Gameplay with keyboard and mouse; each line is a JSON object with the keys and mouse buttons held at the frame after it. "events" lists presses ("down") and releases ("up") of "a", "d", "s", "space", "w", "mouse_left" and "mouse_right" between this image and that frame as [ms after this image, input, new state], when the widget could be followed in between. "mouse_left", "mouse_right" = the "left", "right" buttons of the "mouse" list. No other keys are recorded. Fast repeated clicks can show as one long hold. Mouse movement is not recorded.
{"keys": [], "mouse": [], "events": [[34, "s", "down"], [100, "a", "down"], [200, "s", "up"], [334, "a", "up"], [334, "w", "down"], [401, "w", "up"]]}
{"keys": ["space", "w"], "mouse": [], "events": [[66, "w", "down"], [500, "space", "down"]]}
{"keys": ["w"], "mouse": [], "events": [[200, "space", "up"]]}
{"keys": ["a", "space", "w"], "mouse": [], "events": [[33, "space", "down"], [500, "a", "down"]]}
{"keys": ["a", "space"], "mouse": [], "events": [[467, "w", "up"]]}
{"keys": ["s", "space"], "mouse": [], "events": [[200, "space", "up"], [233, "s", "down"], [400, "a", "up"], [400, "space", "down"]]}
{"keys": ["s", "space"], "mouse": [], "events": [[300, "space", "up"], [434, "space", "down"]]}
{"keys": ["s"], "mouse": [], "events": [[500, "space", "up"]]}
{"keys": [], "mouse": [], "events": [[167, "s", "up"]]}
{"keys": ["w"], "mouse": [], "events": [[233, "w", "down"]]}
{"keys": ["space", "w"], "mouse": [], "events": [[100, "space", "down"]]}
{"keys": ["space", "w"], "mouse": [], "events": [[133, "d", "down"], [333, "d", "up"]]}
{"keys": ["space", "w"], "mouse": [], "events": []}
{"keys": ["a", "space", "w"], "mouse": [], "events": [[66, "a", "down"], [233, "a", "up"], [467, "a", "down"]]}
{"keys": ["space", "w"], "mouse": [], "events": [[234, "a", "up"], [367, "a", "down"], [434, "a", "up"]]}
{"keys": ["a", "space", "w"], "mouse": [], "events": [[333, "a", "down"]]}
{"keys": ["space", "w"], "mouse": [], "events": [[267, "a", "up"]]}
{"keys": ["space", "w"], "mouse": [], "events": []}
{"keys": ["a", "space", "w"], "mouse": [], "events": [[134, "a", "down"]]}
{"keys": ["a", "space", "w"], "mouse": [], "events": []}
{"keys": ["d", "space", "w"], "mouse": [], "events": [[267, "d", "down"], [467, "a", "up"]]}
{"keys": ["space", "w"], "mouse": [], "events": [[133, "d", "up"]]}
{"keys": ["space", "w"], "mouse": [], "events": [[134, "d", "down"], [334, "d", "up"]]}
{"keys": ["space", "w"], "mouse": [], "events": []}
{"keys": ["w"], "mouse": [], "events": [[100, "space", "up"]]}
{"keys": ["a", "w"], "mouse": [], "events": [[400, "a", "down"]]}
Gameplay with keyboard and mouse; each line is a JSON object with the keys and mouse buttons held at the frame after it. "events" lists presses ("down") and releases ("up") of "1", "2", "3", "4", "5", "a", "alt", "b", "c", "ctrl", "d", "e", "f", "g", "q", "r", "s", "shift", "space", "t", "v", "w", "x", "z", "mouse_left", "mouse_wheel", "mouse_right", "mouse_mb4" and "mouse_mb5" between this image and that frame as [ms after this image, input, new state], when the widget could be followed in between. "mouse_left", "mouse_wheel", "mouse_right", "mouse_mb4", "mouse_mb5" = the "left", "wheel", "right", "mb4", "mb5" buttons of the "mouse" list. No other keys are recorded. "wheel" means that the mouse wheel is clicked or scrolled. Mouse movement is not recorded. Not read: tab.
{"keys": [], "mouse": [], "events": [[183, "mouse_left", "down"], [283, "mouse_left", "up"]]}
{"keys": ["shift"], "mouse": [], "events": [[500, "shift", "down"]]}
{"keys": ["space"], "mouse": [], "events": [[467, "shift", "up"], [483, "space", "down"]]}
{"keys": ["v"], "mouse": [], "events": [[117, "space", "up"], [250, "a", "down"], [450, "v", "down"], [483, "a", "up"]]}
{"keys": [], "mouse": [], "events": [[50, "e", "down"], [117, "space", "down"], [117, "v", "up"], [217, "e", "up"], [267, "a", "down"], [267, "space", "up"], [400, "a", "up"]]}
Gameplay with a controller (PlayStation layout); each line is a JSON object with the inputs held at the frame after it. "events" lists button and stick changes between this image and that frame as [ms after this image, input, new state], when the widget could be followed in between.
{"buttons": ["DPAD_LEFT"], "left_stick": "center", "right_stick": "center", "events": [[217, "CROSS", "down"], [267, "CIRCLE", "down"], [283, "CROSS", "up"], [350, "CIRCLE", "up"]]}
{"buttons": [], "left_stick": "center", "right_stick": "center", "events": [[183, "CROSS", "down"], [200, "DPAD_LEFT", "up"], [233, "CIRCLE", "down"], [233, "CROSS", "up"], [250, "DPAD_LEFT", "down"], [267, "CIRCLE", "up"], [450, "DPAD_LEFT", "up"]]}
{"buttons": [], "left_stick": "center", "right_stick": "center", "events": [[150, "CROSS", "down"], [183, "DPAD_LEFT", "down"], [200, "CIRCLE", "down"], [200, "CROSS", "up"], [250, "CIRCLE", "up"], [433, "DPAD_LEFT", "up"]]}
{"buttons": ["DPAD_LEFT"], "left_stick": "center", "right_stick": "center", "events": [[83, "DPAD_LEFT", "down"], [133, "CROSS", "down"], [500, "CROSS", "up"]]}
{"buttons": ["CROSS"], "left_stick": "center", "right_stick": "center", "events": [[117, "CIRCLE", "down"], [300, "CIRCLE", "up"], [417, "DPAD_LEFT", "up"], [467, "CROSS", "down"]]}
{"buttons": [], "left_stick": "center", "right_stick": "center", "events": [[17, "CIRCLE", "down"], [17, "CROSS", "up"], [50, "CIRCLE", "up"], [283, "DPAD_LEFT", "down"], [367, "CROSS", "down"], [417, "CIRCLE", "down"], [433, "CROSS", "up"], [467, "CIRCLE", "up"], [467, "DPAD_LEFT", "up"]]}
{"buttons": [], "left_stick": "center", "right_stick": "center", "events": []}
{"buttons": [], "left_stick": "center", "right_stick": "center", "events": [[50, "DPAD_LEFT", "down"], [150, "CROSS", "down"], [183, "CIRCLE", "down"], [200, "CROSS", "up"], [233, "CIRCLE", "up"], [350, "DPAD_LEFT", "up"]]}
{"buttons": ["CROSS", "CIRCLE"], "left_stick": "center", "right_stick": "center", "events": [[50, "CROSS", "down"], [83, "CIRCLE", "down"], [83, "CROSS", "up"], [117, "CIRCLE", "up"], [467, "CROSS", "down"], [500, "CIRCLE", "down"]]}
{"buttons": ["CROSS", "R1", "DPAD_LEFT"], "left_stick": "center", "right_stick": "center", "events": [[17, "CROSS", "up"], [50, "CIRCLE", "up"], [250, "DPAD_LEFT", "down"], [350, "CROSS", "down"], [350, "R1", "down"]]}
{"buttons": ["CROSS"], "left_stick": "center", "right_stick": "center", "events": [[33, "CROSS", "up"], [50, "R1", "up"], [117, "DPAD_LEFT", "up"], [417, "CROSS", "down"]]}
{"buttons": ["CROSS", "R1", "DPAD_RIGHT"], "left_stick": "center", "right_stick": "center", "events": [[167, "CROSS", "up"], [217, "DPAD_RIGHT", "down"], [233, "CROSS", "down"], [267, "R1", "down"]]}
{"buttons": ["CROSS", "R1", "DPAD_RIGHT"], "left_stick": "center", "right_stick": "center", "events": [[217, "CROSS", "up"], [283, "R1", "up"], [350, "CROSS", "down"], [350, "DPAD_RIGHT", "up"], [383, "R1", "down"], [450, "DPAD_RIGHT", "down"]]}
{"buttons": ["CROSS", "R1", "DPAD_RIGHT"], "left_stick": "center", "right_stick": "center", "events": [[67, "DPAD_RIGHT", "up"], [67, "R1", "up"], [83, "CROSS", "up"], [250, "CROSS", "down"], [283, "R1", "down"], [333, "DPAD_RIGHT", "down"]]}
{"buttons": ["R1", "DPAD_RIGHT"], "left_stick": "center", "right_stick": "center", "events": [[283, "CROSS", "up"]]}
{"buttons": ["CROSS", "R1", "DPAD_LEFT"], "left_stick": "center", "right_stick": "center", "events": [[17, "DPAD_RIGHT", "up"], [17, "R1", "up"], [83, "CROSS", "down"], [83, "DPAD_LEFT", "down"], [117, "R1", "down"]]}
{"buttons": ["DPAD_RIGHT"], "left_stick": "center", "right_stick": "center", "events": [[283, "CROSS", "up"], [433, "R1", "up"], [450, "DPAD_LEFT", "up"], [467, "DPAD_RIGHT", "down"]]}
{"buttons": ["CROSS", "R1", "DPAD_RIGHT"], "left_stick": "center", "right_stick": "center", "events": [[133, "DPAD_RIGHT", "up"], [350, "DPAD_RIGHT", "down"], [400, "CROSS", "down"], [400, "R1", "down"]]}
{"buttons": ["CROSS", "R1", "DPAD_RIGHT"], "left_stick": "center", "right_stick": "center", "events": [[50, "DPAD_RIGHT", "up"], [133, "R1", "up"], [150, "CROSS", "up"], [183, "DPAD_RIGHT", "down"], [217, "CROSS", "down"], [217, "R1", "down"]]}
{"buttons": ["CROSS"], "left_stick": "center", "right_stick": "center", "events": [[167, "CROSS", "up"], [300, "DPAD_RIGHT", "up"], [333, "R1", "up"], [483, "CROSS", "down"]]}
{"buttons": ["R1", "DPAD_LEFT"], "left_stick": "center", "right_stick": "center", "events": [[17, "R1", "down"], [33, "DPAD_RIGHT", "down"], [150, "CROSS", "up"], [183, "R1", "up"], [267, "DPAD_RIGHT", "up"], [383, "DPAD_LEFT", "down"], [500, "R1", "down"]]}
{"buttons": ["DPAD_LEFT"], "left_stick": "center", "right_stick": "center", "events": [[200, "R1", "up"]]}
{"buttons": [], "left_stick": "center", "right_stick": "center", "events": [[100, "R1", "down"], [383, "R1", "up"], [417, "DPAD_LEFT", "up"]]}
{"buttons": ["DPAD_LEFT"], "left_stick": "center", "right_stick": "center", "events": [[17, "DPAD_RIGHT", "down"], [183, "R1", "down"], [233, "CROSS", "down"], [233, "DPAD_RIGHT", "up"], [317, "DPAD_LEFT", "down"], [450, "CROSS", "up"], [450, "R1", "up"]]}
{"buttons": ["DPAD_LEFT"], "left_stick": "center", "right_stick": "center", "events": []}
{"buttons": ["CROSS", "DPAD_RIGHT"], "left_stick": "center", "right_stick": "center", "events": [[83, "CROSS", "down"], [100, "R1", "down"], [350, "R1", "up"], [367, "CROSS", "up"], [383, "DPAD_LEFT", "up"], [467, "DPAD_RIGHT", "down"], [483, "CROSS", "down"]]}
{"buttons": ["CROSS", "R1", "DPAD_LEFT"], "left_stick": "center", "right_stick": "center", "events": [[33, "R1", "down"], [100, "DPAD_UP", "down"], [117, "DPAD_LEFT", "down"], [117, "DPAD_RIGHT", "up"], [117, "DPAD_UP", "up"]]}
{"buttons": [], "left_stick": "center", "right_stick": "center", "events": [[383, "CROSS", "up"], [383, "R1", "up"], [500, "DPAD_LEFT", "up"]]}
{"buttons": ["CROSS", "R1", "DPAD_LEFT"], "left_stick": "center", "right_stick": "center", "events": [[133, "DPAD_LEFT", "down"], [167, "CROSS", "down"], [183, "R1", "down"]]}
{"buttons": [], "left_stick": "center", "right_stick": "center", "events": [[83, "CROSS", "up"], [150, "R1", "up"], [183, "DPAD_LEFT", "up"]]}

----

Say how many lines of the data above include the word "shift", and add nothing further.

3